Deutschlands Vertreter beim „Eurovision Song Contest“ (ESC) in Baku, Roman Lob, hat die Jurys weniger überzeugt als die für ihn anrufenden Zuschauer an den Fernsehern. Wie die Europäische Rundfunkunion (EBU) jetzt mitteilte, wäre der 21 Jahre alte Industriemechaniker und sein „Standing Still“ am 26. Mai im ESC-Finale bei einem reinen Televoting auf Platz sechs gelandet.
Die Juroren aber, die zu 50 Prozent das Endergebnis mitbestimmten, sahen den Deutschen auf Platz zehn. Lob kam so insgesamt auf einen achten Platz. Einig allerdings waren sich die jeweils fünfköpfigen Jurys aus den 42 Teilnehmerländern mit den Televotern bei der Siegerin: Loreen aus Schweden landete mit „Euphoria“ jeweils auf Platz eins.

============

* _Zu beantwortende Fragen_:
a) Schreiben Sie aus dem Text über Roman Lob beim ESC den Abschnitt von „Deutschlands Vertreter beim“ bis „Platz sechs gelandet.“ wortgetreu ab.
b) Beantworten Sie anhand des Textes über Roman Lob beim ESC diese Fragen:
(i) Wie alt ist Roman Lob?
(ii) Auf welchem Platz sahen die Juroren den deutschen Vertreter?
(iii) Aus wie vielen Personen bestand jede Jury?
Die Datensätze sind eigenständiges Material und gehören nicht zum Text.

============

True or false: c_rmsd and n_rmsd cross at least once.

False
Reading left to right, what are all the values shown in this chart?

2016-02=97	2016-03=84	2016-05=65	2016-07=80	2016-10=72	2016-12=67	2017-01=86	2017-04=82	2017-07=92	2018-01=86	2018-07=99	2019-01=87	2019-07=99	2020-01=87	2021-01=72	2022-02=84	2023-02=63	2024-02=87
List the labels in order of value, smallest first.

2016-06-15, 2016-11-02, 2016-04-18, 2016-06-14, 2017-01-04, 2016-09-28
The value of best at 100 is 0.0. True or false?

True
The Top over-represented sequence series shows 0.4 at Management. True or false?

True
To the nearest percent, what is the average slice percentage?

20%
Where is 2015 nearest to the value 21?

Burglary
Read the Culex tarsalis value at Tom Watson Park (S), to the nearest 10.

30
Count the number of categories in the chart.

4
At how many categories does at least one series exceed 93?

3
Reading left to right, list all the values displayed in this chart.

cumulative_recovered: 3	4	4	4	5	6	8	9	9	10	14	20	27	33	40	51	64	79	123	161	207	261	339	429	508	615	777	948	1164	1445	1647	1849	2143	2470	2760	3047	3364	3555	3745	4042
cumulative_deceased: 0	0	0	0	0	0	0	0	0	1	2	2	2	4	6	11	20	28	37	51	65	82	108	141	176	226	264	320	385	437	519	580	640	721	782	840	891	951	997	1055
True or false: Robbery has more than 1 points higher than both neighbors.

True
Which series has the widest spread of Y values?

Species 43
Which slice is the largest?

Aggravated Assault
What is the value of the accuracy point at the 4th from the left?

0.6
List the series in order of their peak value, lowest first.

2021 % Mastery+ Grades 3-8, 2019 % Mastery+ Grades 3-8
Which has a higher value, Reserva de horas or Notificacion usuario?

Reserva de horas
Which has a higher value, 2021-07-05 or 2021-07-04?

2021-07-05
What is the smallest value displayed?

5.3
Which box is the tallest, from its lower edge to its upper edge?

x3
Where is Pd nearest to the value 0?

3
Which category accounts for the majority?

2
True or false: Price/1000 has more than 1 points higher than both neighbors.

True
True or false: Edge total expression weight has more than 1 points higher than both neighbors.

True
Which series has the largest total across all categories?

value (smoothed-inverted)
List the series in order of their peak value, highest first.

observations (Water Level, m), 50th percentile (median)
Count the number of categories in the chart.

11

============

* _Lösungen der Aufgaben_:
a)
Deutschlands Vertreter beim „Eurovision Song Contest“ (ESC) in Baku, Roman Lob, hat die Jurys weniger überzeugt als die für ihn anrufenden Zuschauer an den Fernsehern. Wie die Europäische Rundfunkunion (EBU) jetzt mitteilte, wäre der 21 Jahre alte Industriemechaniker und sein „Standing Still“ am 26. Mai im ESC-Finale bei einem reinen Televoting auf Platz sechs gelandet.

b)
(i) Roman Lob ist 21 Jahre alt.
(ii) Die Juroren sahen ihn auf Platz zehn.
(iii) Jede Jury bestand aus fünf Personen.